Orchestration is the bread and butter of designing data pipelines. Orchestration tools configure how your data pipelines will run in production:

  • What will trigger a data pipeline to begin (scheduled or based off e.g. data arriving).
  • The order of your data pipeline and which processes trigger another.

Orchestration engines work using a DAG or directed acyclic graph. This means that each process will be a node in your graph, with arrows going from one node to another. The arrows determine which processes should follow another. This can be visualised graphically quite nicely, like in the picture below.

Example of a data pipeline DAG

Example of a data pipeline DAG

There are many open source orchestration tools. The classic tools are airflow and luigi. Some newer orchestrators have been released since then, that can offer some slightly more modern features, though at the cost of a less developed community. These include: argo (has to be productionised on kubernetes) and dagster.

One problem with open source orchestration tools, is they need to be productionised and maintained on particular infrastructure (e.g. in the case of argo, this would be a kubernetes cluster). This can be a significant overhead for small data teams.

For smaller data teams an alternative option is out-of-the-box solutions. One popular option for this is to use AWS Step functions, and AWS batch; or similar services offered by other cloud providers. Because step functions are serverless, and AWS batch only boots up the EC2 when a job is running, these options can be cost effective. Alternatively, most out of the box, commercial data science platforms will have orchestrators built in.

ML Reproducibility and Deployment

The ML lifecycle is starting to become more defined, with experimentation performed on a local machine or cheap virtual machine in the cloud; the code is then refactored and deployed if the experimentation is successful.

The problem is that the refactoring and deployment step can take a long time if processes are not put in place.
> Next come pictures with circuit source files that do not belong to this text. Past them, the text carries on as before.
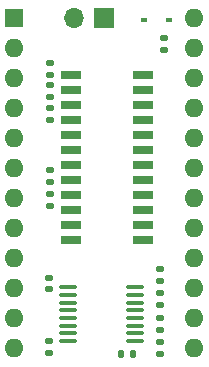
<source format=gbr>
%TF.GenerationSoftware,KiCad,Pcbnew,7.0.8-7.0.8~ubuntu23.04.1*%
%TF.CreationDate,2023-10-18T20:22:37+02:00*%
%TF.ProjectId,eprom_replacer2,6570726f-6d5f-4726-9570-6c6163657232,1.01*%
%TF.SameCoordinates,Original*%
%TF.FileFunction,Soldermask,Top*%
%TF.FilePolarity,Negative*%
%FSLAX46Y46*%
G04 Gerber Fmt 4.6, Leading zero omitted, Abs format (unit mm)*
G04 Created by KiCad (PCBNEW 7.0.8-7.0.8~ubuntu23.04.1) date 2023-10-18 20:22:37*
%MOMM*%
%LPD*%
G01*
G04 APERTURE LIST*
G04 Aperture macros list*
%AMRoundRect*
0 Rectangle with rounded corners*
0 $1 Rounding radius*
0 $2 $3 $4 $5 $6 $7 $8 $9 X,Y pos of 4 corners*
0 Add a 4 corners polygon primitive as box body*
4,1,4,$2,$3,$4,$5,$6,$7,$8,$9,$2,$3,0*
0 Add four circle primitives for the rounded corners*
1,1,$1+$1,$2,$3*
1,1,$1+$1,$4,$5*
1,1,$1+$1,$6,$7*
1,1,$1+$1,$8,$9*
0 Add four rect primitives between the rounded corners*
20,1,$1+$1,$2,$3,$4,$5,0*
20,1,$1+$1,$4,$5,$6,$7,0*
20,1,$1+$1,$6,$7,$8,$9,0*
20,1,$1+$1,$8,$9,$2,$3,0*%
G04 Aperture macros list end*
%ADD10RoundRect,0.135000X-0.185000X0.135000X-0.185000X-0.135000X0.185000X-0.135000X0.185000X0.135000X0*%
%ADD11RoundRect,0.100000X0.637500X0.100000X-0.637500X0.100000X-0.637500X-0.100000X0.637500X-0.100000X0*%
%ADD12RoundRect,0.140000X0.170000X-0.140000X0.170000X0.140000X-0.170000X0.140000X-0.170000X-0.140000X0*%
%ADD13RoundRect,0.135000X0.185000X-0.135000X0.185000X0.135000X-0.185000X0.135000X-0.185000X-0.135000X0*%
%ADD14R,1.700000X1.700000*%
%ADD15O,1.700000X1.700000*%
%ADD16R,0.600000X0.450000*%
%ADD17RoundRect,0.135000X0.135000X0.185000X-0.135000X0.185000X-0.135000X-0.185000X0.135000X-0.185000X0*%
%ADD18R,1.600000X1.600000*%
%ADD19O,1.600000X1.600000*%
%ADD20RoundRect,0.140000X-0.170000X0.140000X-0.170000X-0.140000X0.170000X-0.140000X0.170000X0.140000X0*%
%ADD21R,1.800000X0.760000*%
G04 APERTURE END LIST*
D10*
%TO.C,R8*%
X103860600Y-87399400D03*
X103860600Y-88419400D03*
%TD*%
D11*
%TO.C,U1*%
X111066500Y-107100800D03*
X111066500Y-106450800D03*
X111066500Y-105800800D03*
X111066500Y-105150800D03*
X111066500Y-104500800D03*
X111066500Y-103850800D03*
X111066500Y-103200800D03*
X111066500Y-102550800D03*
X105341500Y-102550800D03*
X105341500Y-103200800D03*
X105341500Y-103850800D03*
X105341500Y-104500800D03*
X105341500Y-105150800D03*
X105341500Y-105800800D03*
X105341500Y-106450800D03*
X105341500Y-107100800D03*
%TD*%
D10*
%TO.C,R4*%
X103886000Y-85443600D03*
X103886000Y-86463600D03*
%TD*%
D12*
%TO.C,C2*%
X103784400Y-102689600D03*
X103784400Y-101729600D03*
%TD*%
D10*
%TO.C,R2*%
X113131600Y-105179400D03*
X113131600Y-106199400D03*
%TD*%
%TO.C,R9*%
X113512600Y-81428400D03*
X113512600Y-82448400D03*
%TD*%
D13*
%TO.C,R12*%
X103886000Y-84533200D03*
X103886000Y-83513200D03*
%TD*%
D14*
%TO.C,J3*%
X108432600Y-79781400D03*
D15*
X105892600Y-79781400D03*
%TD*%
D10*
%TO.C,R3*%
X113131600Y-103020400D03*
X113131600Y-104040400D03*
%TD*%
D16*
%TO.C,D1*%
X111827600Y-79908400D03*
X113927600Y-79908400D03*
%TD*%
D17*
%TO.C,R11*%
X110847600Y-108229400D03*
X109827600Y-108229400D03*
%TD*%
D18*
%TO.C,J2*%
X100838000Y-79756000D03*
D19*
X100838000Y-82296000D03*
X100838000Y-84836000D03*
X100838000Y-87376000D03*
X100838000Y-89916000D03*
X100838000Y-92456000D03*
X100838000Y-94996000D03*
X100838000Y-97536000D03*
X100838000Y-100076000D03*
X100838000Y-102616000D03*
X100838000Y-105156000D03*
X100838000Y-107696000D03*
X116078000Y-107696000D03*
X116078000Y-105156000D03*
X116078000Y-102616000D03*
X116078000Y-100076000D03*
X116078000Y-97536000D03*
X116078000Y-94996000D03*
X116078000Y-92456000D03*
X116078000Y-89916000D03*
X116078000Y-87376000D03*
X116078000Y-84836000D03*
X116078000Y-82296000D03*
X116078000Y-79756000D03*
%TD*%
D13*
%TO.C,R1*%
X103886000Y-95658400D03*
X103886000Y-94638400D03*
%TD*%
D20*
%TO.C,C1*%
X103733600Y-107114400D03*
X103733600Y-108074400D03*
%TD*%
D21*
%TO.C,SW1*%
X111712000Y-98556600D03*
X111712000Y-97286600D03*
X111712000Y-96016600D03*
X111712000Y-94746600D03*
X111712000Y-93476600D03*
X111712000Y-92206600D03*
X111712000Y-90936600D03*
X111712000Y-89666600D03*
X111712000Y-88396600D03*
X111712000Y-87126600D03*
X111712000Y-85856600D03*
X111712000Y-84586600D03*
X105662000Y-84586600D03*
X105662000Y-85856600D03*
X105662000Y-87126600D03*
X105662000Y-88396600D03*
X105662000Y-89666600D03*
X105662000Y-90936600D03*
X105662000Y-92206600D03*
X105662000Y-93476600D03*
X105662000Y-94746600D03*
X105662000Y-96016600D03*
X105662000Y-97286600D03*
X105662000Y-98556600D03*
%TD*%
D10*
%TO.C,R5*%
X113131600Y-107211400D03*
X113131600Y-108231400D03*
%TD*%
%TO.C,R6*%
X103886000Y-92581000D03*
X103886000Y-93601000D03*
%TD*%
%TO.C,R7*%
X113131600Y-100988400D03*
X113131600Y-102008400D03*
%TD*%
M02*

</source>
This next set of tools I find particularly interesting. They aim to bridge the gap between experimentation and deployment and make it less painful. They do this by:

  • Implementing pipelining tools that make it easier to deploy code on orchestrators.
  • Model and data versioning and reproducibility to help keep track of experiments and easily deploy new models.
  • Having data access and credentials tools which make it easier to change where data is kept (for example if data is moved from local storage, to S3, to a database).

Tools for this include: metaflow built by the Netflix team and designed to work seamlessly with AWS; mlflow a popular tool for model management; kedro a similar tool to metaflow but not as constrained to AWS infrastructure.